**TASK INSTRUCTIONS**
Reproduce every entry word for word. Drop all pictures from the copy.

**DATA UNDER STUDY**

────────

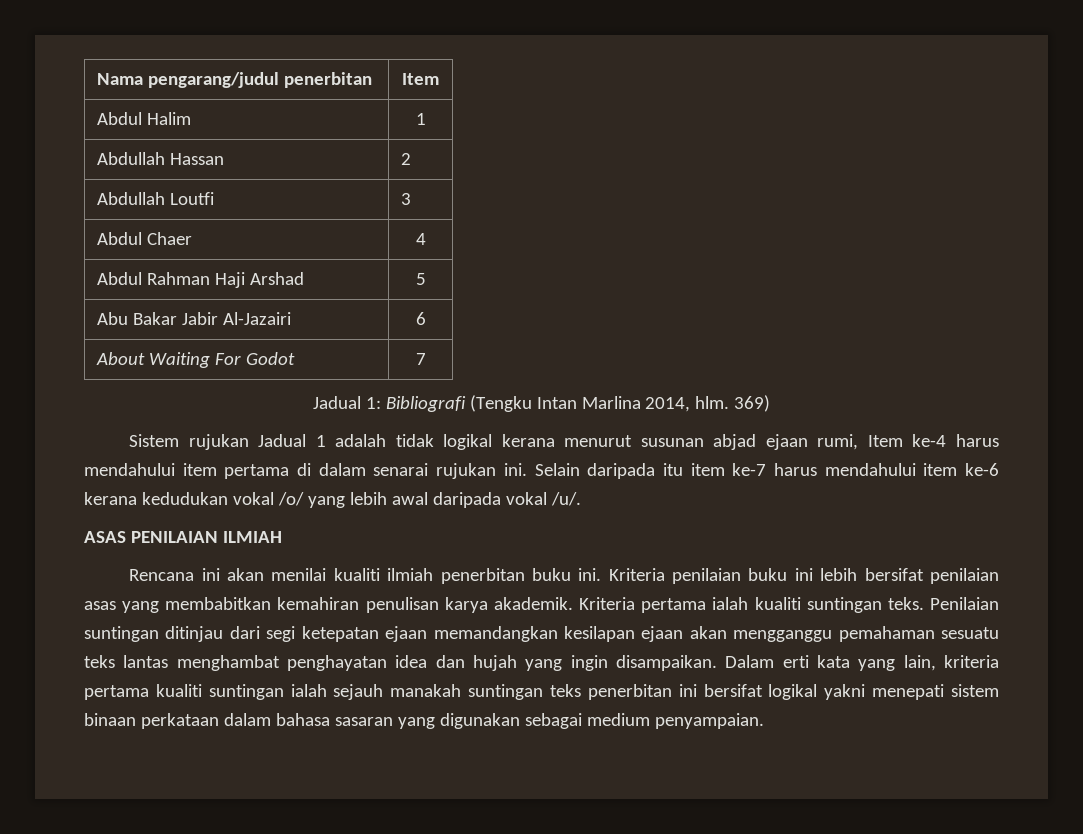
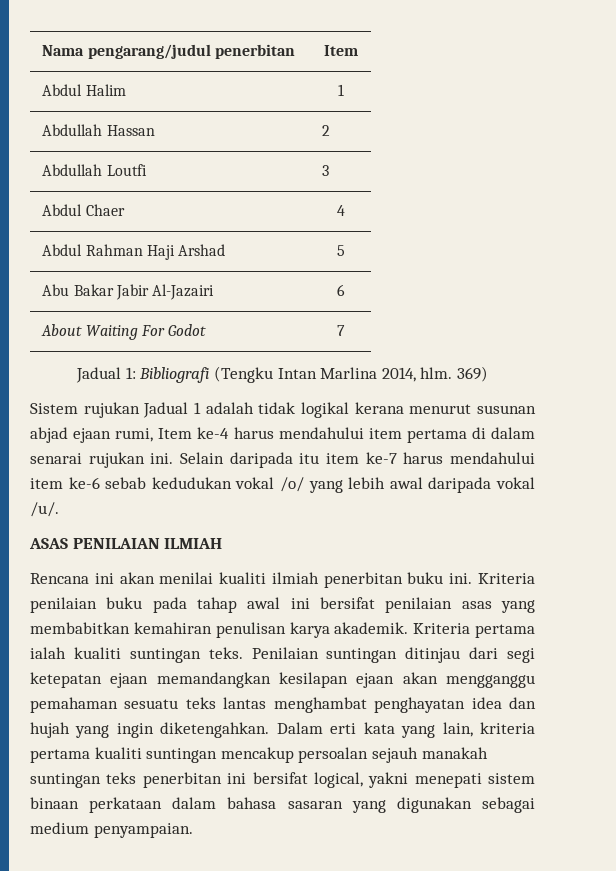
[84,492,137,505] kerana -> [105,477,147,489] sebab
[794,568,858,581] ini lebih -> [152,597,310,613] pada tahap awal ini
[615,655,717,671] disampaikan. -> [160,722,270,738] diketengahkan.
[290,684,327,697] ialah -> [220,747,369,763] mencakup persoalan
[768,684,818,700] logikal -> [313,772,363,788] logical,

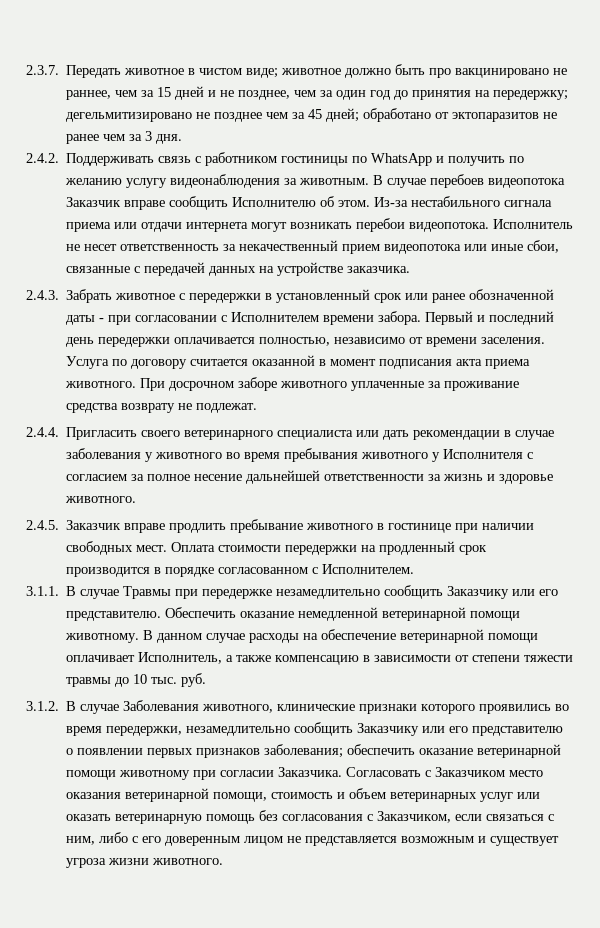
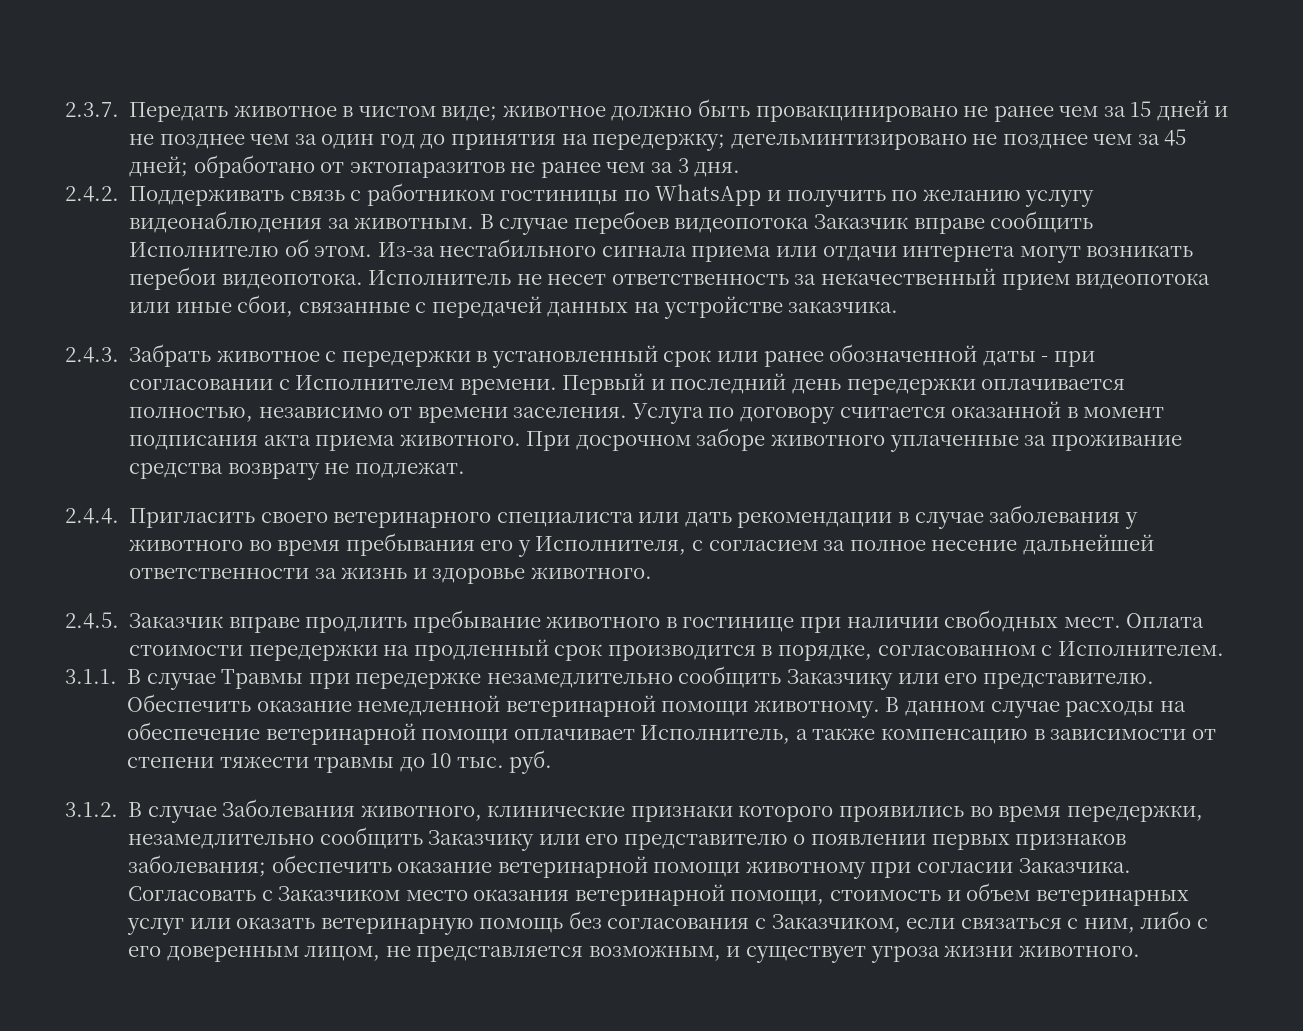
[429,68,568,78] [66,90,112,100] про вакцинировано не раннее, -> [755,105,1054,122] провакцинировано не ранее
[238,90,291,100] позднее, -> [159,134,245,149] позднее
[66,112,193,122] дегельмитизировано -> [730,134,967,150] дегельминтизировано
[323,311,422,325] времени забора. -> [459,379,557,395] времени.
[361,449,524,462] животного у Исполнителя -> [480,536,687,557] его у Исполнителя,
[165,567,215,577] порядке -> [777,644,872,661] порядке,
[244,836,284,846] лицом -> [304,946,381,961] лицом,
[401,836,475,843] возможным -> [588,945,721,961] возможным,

────────

**EXPECTED ANSWER**
[84,492,137,505] kerana -> [105,477,147,489] sebab
[794,568,858,581] ini lebih -> [152,597,310,613] pada tahap awal ini
[615,655,717,671] disampaikan. -> [160,722,270,738] diketengahkan.
[290,684,327,697] ialah -> [220,747,369,763] mencakup persoalan
[768,684,818,700] logikal -> [313,772,363,788] logical,

[429,68,568,78] [66,90,112,100] про вакцинировано не раннее, -> [755,105,1054,122] провакцинировано не ранее
[238,90,291,100] позднее, -> [159,134,245,149] позднее
[66,112,193,122] дегельмитизировано -> [730,134,967,150] дегельминтизировано
[323,311,422,325] времени забора. -> [459,379,557,395] времени.
[361,449,524,462] животного у Исполнителя -> [480,536,687,557] его у Исполнителя,
[165,567,215,577] порядке -> [777,644,872,661] порядке,
[244,836,284,846] лицом -> [304,946,381,961] лицом,
[401,836,475,843] возможным -> [588,945,721,961] возможным,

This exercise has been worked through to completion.